In fact, the situation is “unprecedented,” according to Maria Boyazny, a New York-based managing director with Siguler Guff. “Over the next year, $500 billion in subprime mortgages are maturing. The cash-debt market gets a lot of press, but even scarier is the $1 trillion in [corporate] leveraged loans that are maturing.”

Lenders and investors alike are only beginning to grasp the new pricing realities that have resulted from the downturn. Recent chaos in the market has been complicating analysis, Boyanzny said, but some firms may be ignoring the market’s signals because they don’t like what they’re hearing. “Banks are complaining that there are no bids for securities that they have to mark to market,” she said. (Under generally accepted accounting principles, publicly traded companies must estimate the market value of their tradable securities each quarter and record that value on their books.) “I’m being told that you can get bids, but you might not like where the bid is. Banks are marking things at 60 [cents on the dollar], where the active bids are 20. People are bidding 50 cents on the dollar for Triple A debt.”

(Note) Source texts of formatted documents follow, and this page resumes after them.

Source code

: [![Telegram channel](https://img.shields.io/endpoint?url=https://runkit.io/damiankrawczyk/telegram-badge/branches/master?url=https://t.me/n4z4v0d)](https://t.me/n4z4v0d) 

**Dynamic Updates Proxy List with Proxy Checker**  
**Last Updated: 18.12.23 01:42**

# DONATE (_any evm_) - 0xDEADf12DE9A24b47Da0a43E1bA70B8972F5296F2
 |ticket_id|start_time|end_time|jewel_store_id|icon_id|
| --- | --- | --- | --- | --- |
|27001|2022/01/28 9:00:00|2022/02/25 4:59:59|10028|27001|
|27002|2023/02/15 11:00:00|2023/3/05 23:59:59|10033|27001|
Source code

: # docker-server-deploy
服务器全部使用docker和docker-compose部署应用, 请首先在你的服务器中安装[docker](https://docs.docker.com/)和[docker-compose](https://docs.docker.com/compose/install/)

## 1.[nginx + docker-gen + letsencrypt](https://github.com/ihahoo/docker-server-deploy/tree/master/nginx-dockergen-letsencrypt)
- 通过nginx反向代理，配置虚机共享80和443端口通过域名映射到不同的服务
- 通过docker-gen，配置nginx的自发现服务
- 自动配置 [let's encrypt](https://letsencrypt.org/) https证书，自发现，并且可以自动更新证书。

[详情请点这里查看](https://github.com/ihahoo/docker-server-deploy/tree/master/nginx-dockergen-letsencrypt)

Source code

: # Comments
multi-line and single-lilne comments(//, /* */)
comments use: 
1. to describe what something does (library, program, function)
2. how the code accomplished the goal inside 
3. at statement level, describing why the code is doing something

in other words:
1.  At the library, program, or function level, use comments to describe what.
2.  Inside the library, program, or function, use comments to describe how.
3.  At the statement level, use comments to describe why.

Many investors are facing rude awakenings when they try to refinance debts or unload downgraded bonds. Lasry recalled one investor who got angry upon being told that the discount he was offering Lasry to buy his bonds wasn’t steep enough. “I had to remind him that the market price is what someone will pay you, not what you want to sell for.”

Partly, investors are working through the necessary but painful process of squeezing out the excesses of the recent real estate and credit bubble, when lenders offered a variety of new types of loans without fully appreciating the risks. Subprime mortgages, the majority of which went to riskier-than-usual borrowers, were among them. So were so-called “covenant-light” loans, which placed few restrictions on corporate borrowers.

“The market discounts that lack of covenants,” Lasry said. “Those bonds are now trading at huge discounts. Without covenants, I’ll pay you 40 or 60 [cents on the dollar] instead of 80.”

Banks in Europe and Asia were just as loose with their lending standards and equally willing to try unproven products, Boyazny added. As a result, their reckoning could come soon, too. Asian banks might be protected, at least partly, by Asia’s economic boom, she noted. A surging economy and rising corporate cash flows can make a banker’s rashness look like prudent risk-taking.

For buyout firms, though, the rapid downturn in credit markets remains unsettling. “There is a desire by private equity investors to capitalize on the major dislocation,” Hitch from Bain Capital said, “but also a fear of not really knowing where the bottom is.”